Defiant Mayor Vetoes ‘Living Wage’ Ordinance
Los Angeles Mayor Richard Riordan on Thursday made good on his vow to veto an embattled “living wage” ordinance, setting the stage for a near-certain override by the City Council, in all likelihood before his April 8 reelection bid.
“This ordinance is a step in the wrong direction and undermines our efforts to create quality jobs throughout the city,” Riordan said in his veto message to the council, which could take up the issue as early as Tuesday.
The ordinance, one of a growing number of measures around the country that seek to boost wages and benefits of workers for municipal contract holders, calls for wages of at least $7.25 an hour with such benefits as health insurance or $8.50 an hour without specified benefits. Los Angeles’ measure goes a step further by including firms that receive substantial city financial aid to bring jobs and tax revenues to town.
The council has 60 days to act on the veto, but Councilwoman Jackie Goldberg, who engineered the ordinance’s adoption on a solid 12-0 vote last week, said she wants an override vote as quickly as possible. It takes 10 votes to override a veto.
“We want to get this rolling,” Goldberg said, adding that regulations and other mechanisms important to enforcing the measure cannot be drawn up until its fate is resolved.
Riordan repeated his call for excluding firms that receive subsidies and again questioned the legal propriety of applying the ordinance to the city’s three semi-independent departments: Airports, Harbor and Water and Power.

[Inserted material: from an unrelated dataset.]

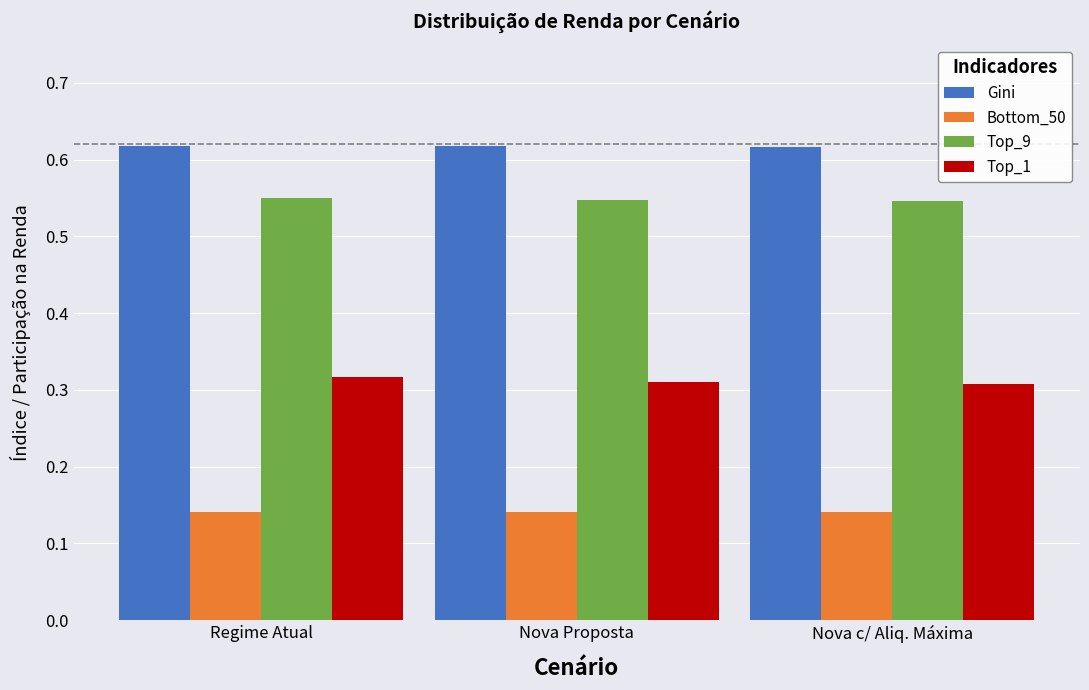

What is the sum of all Top_1 values?

0.9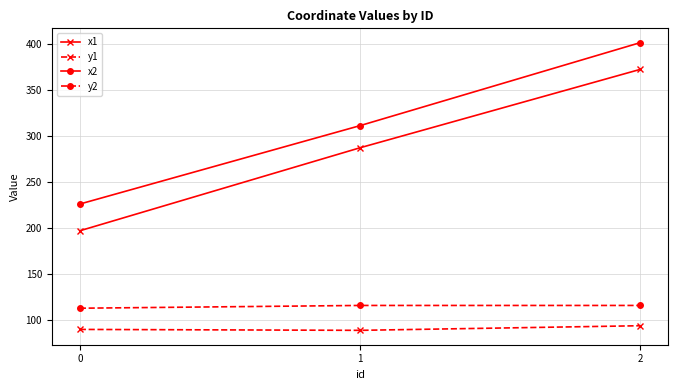

Which series has the largest total across all categories?

x2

The city subsidy provision “makes Los Angeles uncompetitive with others who vie in the new global economy, including our neighboring 87 cities in Los Angeles County,” Riordan wrote.
“City subsidies are investments that are intended to result in the creation of quality jobs, economic growth, revitalization of economically disadvantaged areas and increased city revenue,” he added. “The very job-creating companies the city seeks to bolster may be unable to absorb another increase in the cost of doing business or yet another discretionary action by the city.”
Officials at the Los Angeles Area Chamber of Commerce, which organized and helped bankroll a campaign to defeat--or at least water down--the ordinance, hailed Riordan’s action.
Chamber President Ezunial Burts called the mayor’s veto “a courageous action” and said it was “right on target” in recognizing that the city must do what it can to “send a message that we are interested in developing good high-paying jobs.”
Riordan took a lot of heat from his allies in the business community in December 1995 when, after roundly criticizing a measure requiring employees to be kept on when city contracts changed hands, he declined to veto it in the face of a likely override.
Goldberg said Thursday that she was “disappointed . . . but not surprised” by the veto and predicted she would have no trouble in her override drive despite the expected absences of one or two supporters over the next couple of weeks.
“Ten votes are all we need, and I’ve got them,” Goldberg said, basing her confidence that no one will switch sides on the strong pro-ordinance sentiments expressed by every council member who joined in approving the measure on March 18.
Madeline Janis-Aparicio, leader of the Living Wage Coalition of labor, clergy and community activists that worked with Goldberg to get the measure through, accused the mayor of engaging in politically inspired hyperbole with his veto message contentions that the the measure “will cost taxpayers millions of dollars each year” and would “result in higher prices--to be shouldered by all Angelenos.”
“It’s a shame that the mayor has decided to make a political point at the expense of 5,000 poor working families,” said Janis-Aparicio, referring to city fiscal and policy analysts’ reports that the measure would have a limited impact in terms of numbers of workers affected, cost to taxpayers and job losses.
Having her override attempt come at election time is not important to her, Goldberg said.
Riordan is widely considered the heavy favorite in his contest with state Sen. Tom Hayden, and what happens with the living wage ordinance is not expected to have much effect on the election’s outcome. But Hayden, an aggressive, energetic campaigner and a strong advocate of the ordinance, is sure to make hay out of his opponent’s veto and the prospect of the mayor’s repudiation with a council veto.